Pela primeira vez, parece haver tratamento adequado, na página 116:
“...pelo que ainda antes do Bastos e do Serra regressarem de Lisboa , se apresentou para cumprir os cerca de dez meses em falta para o fim da comissão, o Subtenente Fuzileiro da Reserva Naval, Armando Santos Martins. Em meados de Janeiro, já com a Unidade recomposta e face à minha lesão, com ele a «jogar» no meu lugar...”
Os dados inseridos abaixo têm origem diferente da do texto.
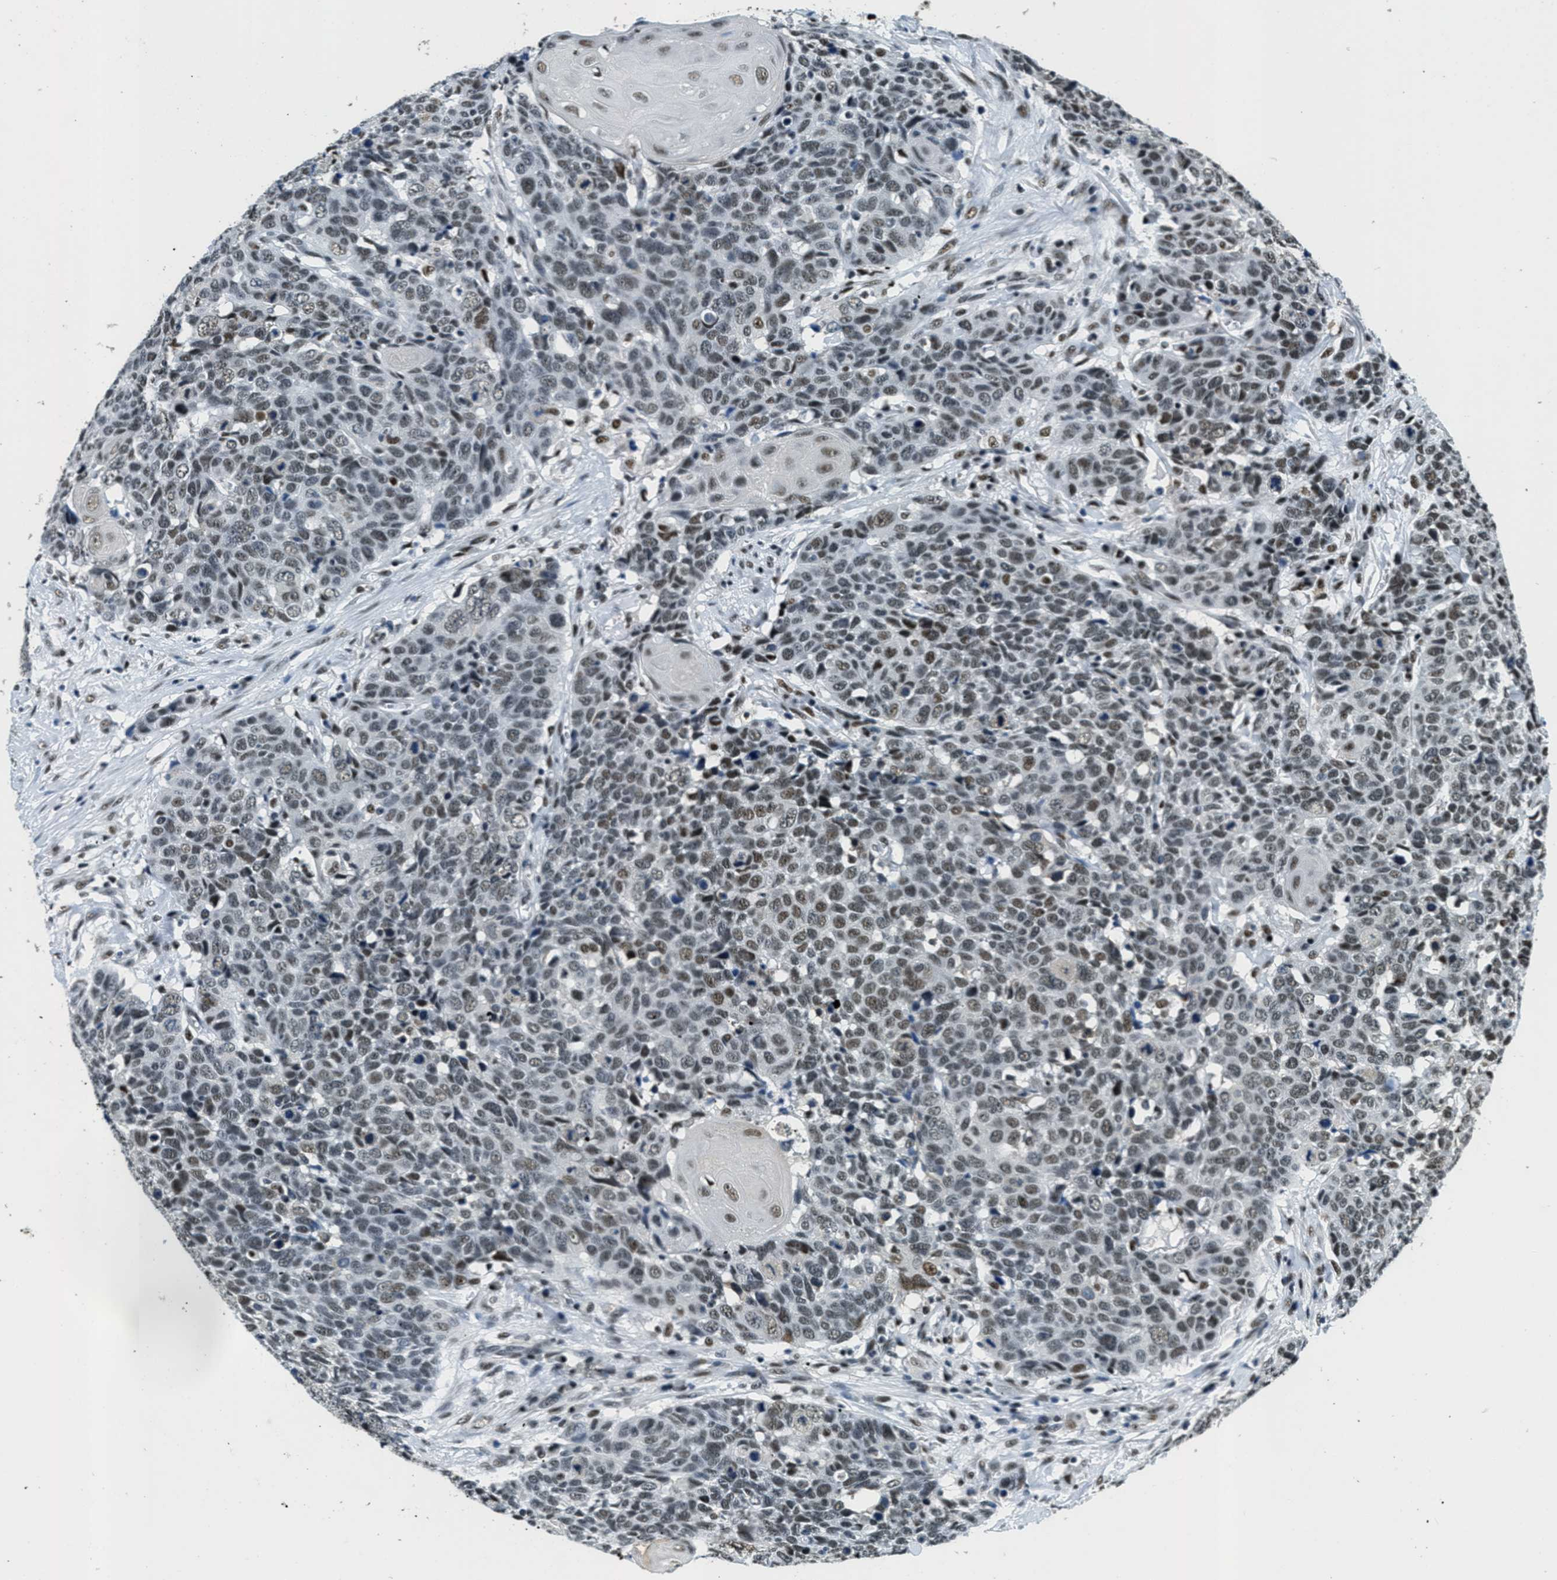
{"staining": {"intensity": "weak", "quantity": ">75%", "location": "nuclear"}, "tissue": "head and neck cancer", "cell_type": "Tumor cells", "image_type": "cancer", "snomed": [{"axis": "morphology", "description": "Squamous cell carcinoma, NOS"}, {"axis": "topography", "description": "Head-Neck"}], "caption": "Immunohistochemistry (IHC) staining of head and neck cancer (squamous cell carcinoma), which shows low levels of weak nuclear staining in approximately >75% of tumor cells indicating weak nuclear protein expression. The staining was performed using DAB (3,3'-diaminobenzidine) (brown) for protein detection and nuclei were counterstained in hematoxylin (blue).", "gene": "SSB", "patient": {"sex": "male", "age": 66}}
mls - Alguma consideração especial por se tratar de um oficial do mesmo Destacamento, substituto do autor ou por ter dedicado uma poesia à Unidade?
Ou ainda na página 129:
“...certificação que o havia de habilitar a ir pilotar um avião Dornier que prestava serviço em Metangula, oferta à Marinha da empresa Lusalite, propriedade da família do Manuel Abecassis, um oficial da Reserva Naval que comandava uma das lanchas do Lago Niassa, a “Júpiter”...”
mls - Deferência especial por ter em conta a oferta à Marinha?
Novamente na página 191:
“...Ao regressar a Moçambique, reencontrara na Escola de Fuzileiros o Frederico Rebelo (8.º CEORN), oficial miliciano da Reserva Naval, também chegado de uma longa comissão do leste de Angola...”
mls - O 2TEN FZ RN Frederico da Luz Rebelo, já falecido, oficial da Reserva Naval do mesmo curso que eu, 8.º CEORN, mereceria mais correcta referência, até tendo em conta o relacionamento de amizade havido com o autor.
Ainda na página 206:
“...No entanto, num certo dia em que eu entrava despreocupadamente num café onde era assíduo frequentador, ouviu da boca do João Reis, um subtenente miliciano que regressara há pouco do Lago Niassa...”
Notas finais:
– “O Anuário da Reserva Naval 1958 - 1975”, Lisboa, 1992, é uma co-autoria dos Comandantes Adelino Rodrigues da Costa e Manuel Pinto Machado, ambos do mesmo curso do autor de “O Quarto da Alva”, o curso Oliveira e Carmo da Escola Naval. Ao longo de 144 páginas esplana de forma clara, objectiva e pormenorizada, a necessidade que a Marinha teve de recorrer às Universidades para preencher a insuficiência de quadros de oficiais subalternos, exigência resultante do alargamento imposto pelo conflito armado que o país enfrentou então - a Guerra do Ultramar.
– Para quem leu aquele Anuário, correu os olhos pela listagem e ficou a conhecer a história resumida dos 1.712 Oficiais da Reserva Naval que integraram 25 cursos entre 1958 e 1975, tem sérias dificuldades em identificar algum deles como sendo um dos referidos ao longo das mais de três centenas de páginas, mais ou menos romanceadas de “O Quarto da Alva”, num modelo de escrita que, nas múltiplas referências à classe de Oficiais da Reserva Naval, se mostra leviano, depreciativo, subalternizante e até revelando pouco respeito pela própria Instituição onde, Personalidades de outro nível Cultural e Hierárquico, definiram as escolhas para a classe da Reserva Naval e o porquê dessas escolhas.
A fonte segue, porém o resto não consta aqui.